50% ludzi mieszka u nas w domach i kolejni którzy mieszkają w blokach i
maja garaż z prądem i mogą się ładować w domu, oraz kolejni którzy mogą się
ładować w pracy. To że aktualnie jest w tej kwestii ciemnogród i nie
wszędzie jest to (jeszcze) możliwe, to już inna kwestia. Już nie raz było
ustalone, że obecna infrastruktura paliwowa powstawała przez dekady a nie
od pstryczka.
Pisałem też o oszczędzaniu czasu przez BEV na serwisie, że są stacje
wymiany baterii dla malkontentów więc ładowanie trwa tyle samo co
tankowanie paliwa do spaliniaka. Oczywiście tak pierwszą jak i drugą
informację wyrżnąłeś w pień, znaczy nie pasuje Ci do tezy o tym że tylko
BEV marnuje czas użytkownika (tylko w innych miejscach), więc zwyczajnie to
wypierasz.
--
Pozdor
Myjk
-
144. Data: 2022-12-08 07:59:51
Temat: Re: Wodor
Od: Myjk <m...@n...op.pl>
Tue, 6 Dec 2022 08:24:13 +0100, Mirek Ptak
> Nie pisał o "zwykłym" - pisał o używaniu wokół komina
Aha, zapomniałem dodać. Czy wg ciebie, moje przeloty roczne, w ilości 22
tys. km, to jest wokół komina? Bo statystycznie to ja przejeżdżam 2x więcej
niż przecietny Polak i tę statystykę mocno zawyżam. Gdybym miał BEV a nie
PHEV i co za tym idzie większą baterię to bym przejeżdżał więcej na prądzie
niż przejeżdżam obecnie, bo często mi tego prądu zwyczajnie braknie. No ale
co się dziwić, skoro mam go w porywach na 40km zamiast na 400km jak w
przeciętnym BEV gabarytów mojego PHEVa.
--
Pozdor
Myjk
-
145. Data: 2022-12-08 09:01:10
Temat: Re: Wodor
Od: Mirek Ptak <n...@n...pl>
W dniu 08.12.2022 o 07:55, Myjk pisze:
> Tue, 6 Dec 2022 08:24:13 +0100, Mirek Ptak
>
>> Nie pisał o "zwykłym" - pisał o używaniu wokół komina i to z konkretnym
>> warunkiem, tzn. z dostępem do własnego gniazdka najlepiej z pv. Nie ma
>> najmniejszej szansy na utrzymanie promila prądu z publicznych ładowarek
>> przy wyjazdach. Nawet Twój interlokutor z elektrowozu jadąc między
>> domami musi się doładować na płatnej (czas) ładowarce.
>
> Pisałem o zwykłym, statystycznym, użytkowaniu -- a nie dla wyjątków.

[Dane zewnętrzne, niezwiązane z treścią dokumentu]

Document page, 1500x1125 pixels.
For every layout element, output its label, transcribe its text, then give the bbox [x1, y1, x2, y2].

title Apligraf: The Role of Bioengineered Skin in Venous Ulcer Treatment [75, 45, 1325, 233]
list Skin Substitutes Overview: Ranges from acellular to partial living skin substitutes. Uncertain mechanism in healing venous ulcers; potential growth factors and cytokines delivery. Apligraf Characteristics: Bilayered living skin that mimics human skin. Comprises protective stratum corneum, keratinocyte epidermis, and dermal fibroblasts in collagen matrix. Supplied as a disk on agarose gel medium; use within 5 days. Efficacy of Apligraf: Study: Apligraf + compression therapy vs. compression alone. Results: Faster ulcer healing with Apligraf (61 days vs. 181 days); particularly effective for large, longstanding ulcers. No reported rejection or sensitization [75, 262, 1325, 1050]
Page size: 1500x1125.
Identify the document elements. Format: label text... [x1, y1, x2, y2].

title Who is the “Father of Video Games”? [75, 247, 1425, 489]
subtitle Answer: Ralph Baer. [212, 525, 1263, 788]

> A już szczególnie nie konkretnie o Tobie. Owszem, z założeniem
> ładowania samochodu w domu -- a takich właścicieli jest ponad 50%, bo min.

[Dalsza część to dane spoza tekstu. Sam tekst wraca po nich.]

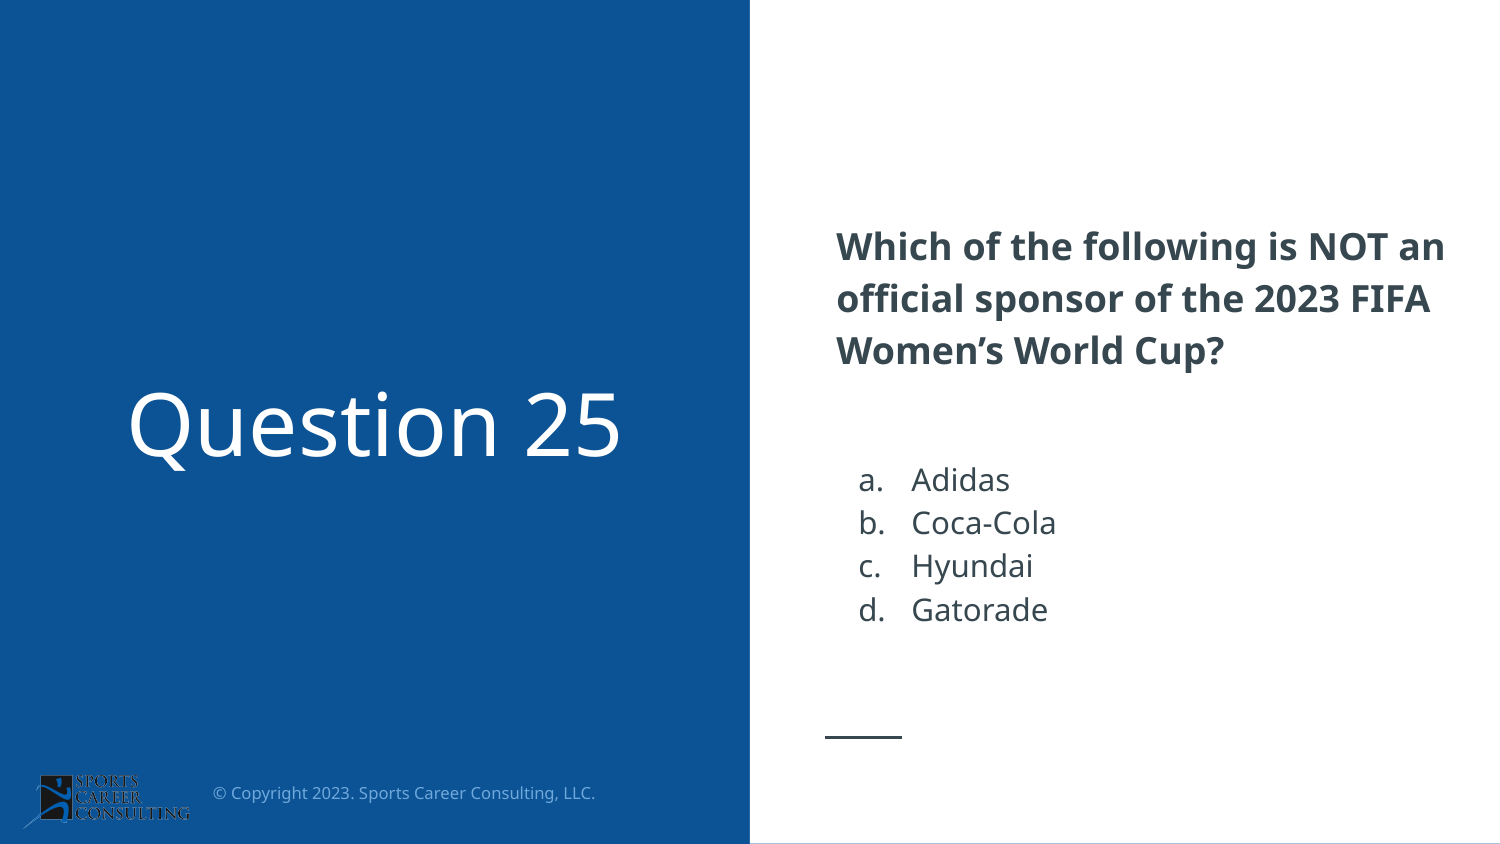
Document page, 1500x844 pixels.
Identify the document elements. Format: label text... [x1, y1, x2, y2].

list Which of the following is NOT an official sponsor of the 2023 FIFA Women’s World Cup? Adidas Coca-Cola Hyundai Gatorade [821, 118, 1486, 725]
picture [22, 774, 190, 829]
title Question 25 [43, 298, 708, 546]
text_box © Copyright 2023. Sports Career Consulting, LLC. [197, 767, 750, 838]
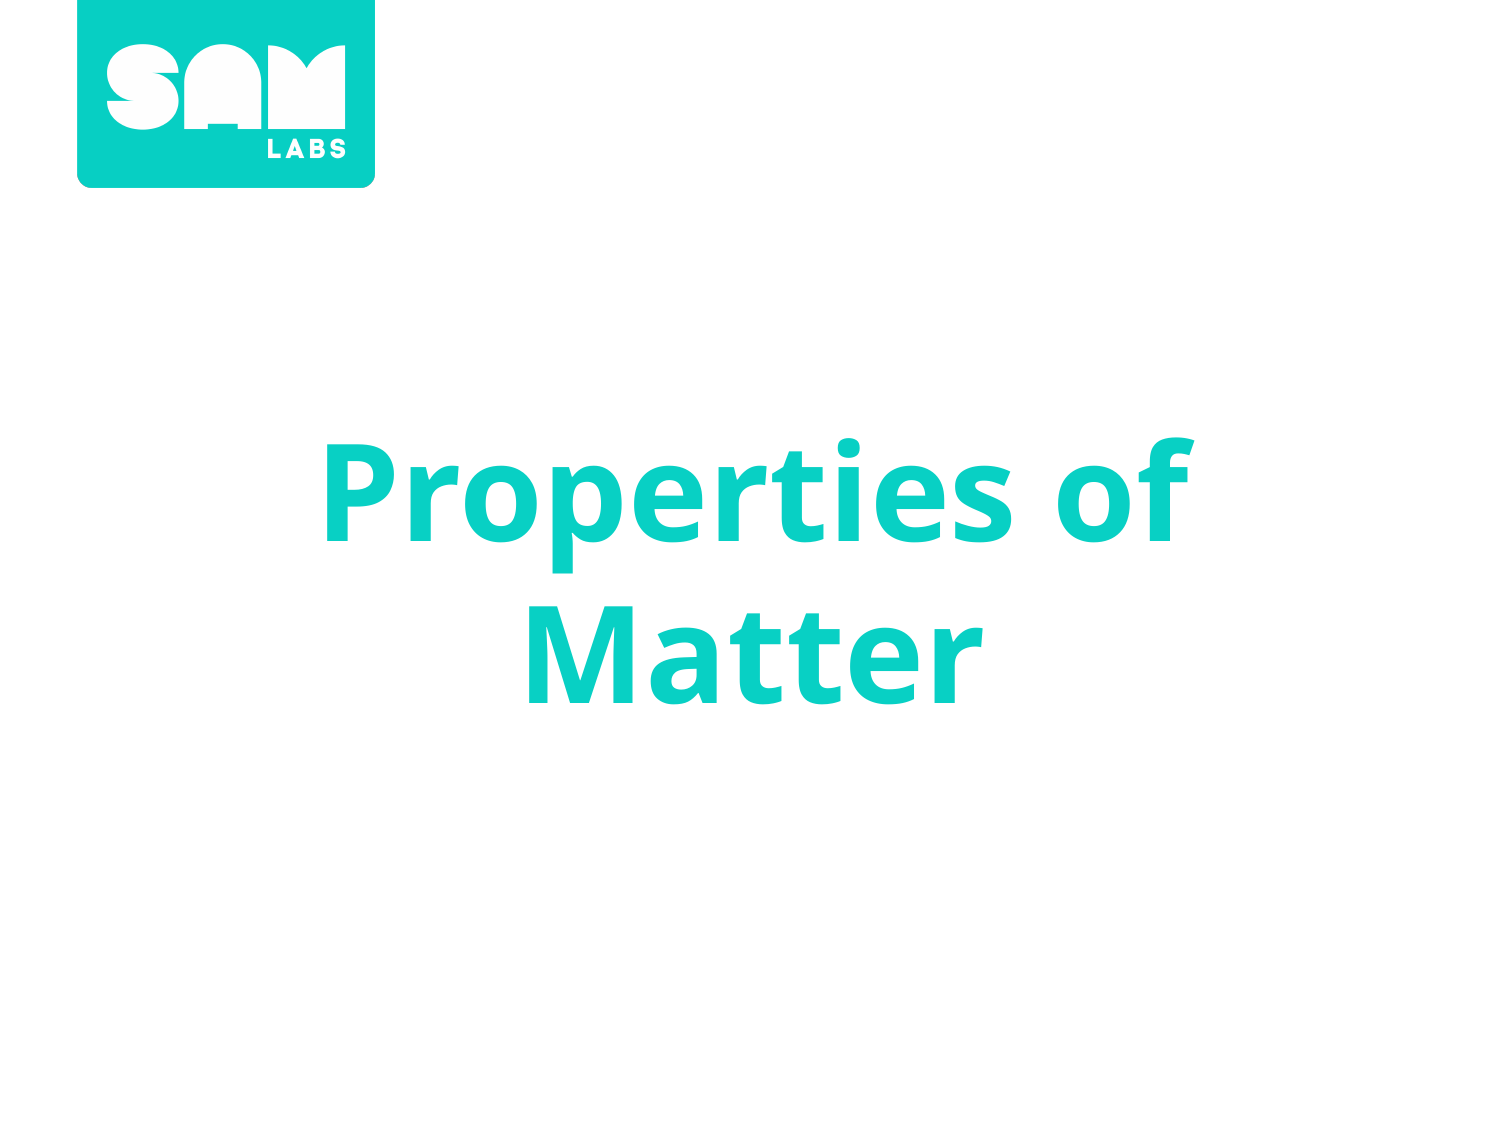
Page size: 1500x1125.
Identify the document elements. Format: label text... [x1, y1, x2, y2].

text_box Properties of Matter [83, 401, 1421, 789]
picture [0, 0, 375, 189]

> 50% ludzi mieszka u nas w domach
W tej chwili bym zaryzykował, że 90% użytkowników BEV to ta pierwsza
połowa z domem i własnym gniazdkiem. Więc nie pisałeś o zwykłym
użytkowniku a o użytkowniku obecnym :) Czy to się kiedyś wyrówna - zapewne.
>
> Pisałem też o oszczędzaniu czasu przez BEV na serwisie, że są stacje
> wymiany baterii dla malkontentów więc ładowanie trwa tyle samo co
> tankowanie paliwa do spaliniaka. Oczywiście tak pierwszą jak i drugą
> informację wyrżnąłeś w pień, znaczy nie pasuje Ci do tezy o tym że tylko
> BEV marnuje czas użytkownika (tylko w innych miejscach), więc zwyczajnie to
> wypierasz.
Nic nie wyrżnąłem, po prostu jest nie na temat. Napisze jeszcze raz -
problem z czasem dla mnie, a i najpewniej innych, którzy jeszcze nie
zdecydowali się na kupno BEV, jest taki że biorą pod uwagę czas tracony
wtedy kiedy jest tracony lub go brakuje, czyli w podróży. Czas
"stracony" na serwis jest pomijalny, bo raz, ze występuje rzadko a dwa
można w tym czasie zjeść obiad lub zrobić coś innego ;)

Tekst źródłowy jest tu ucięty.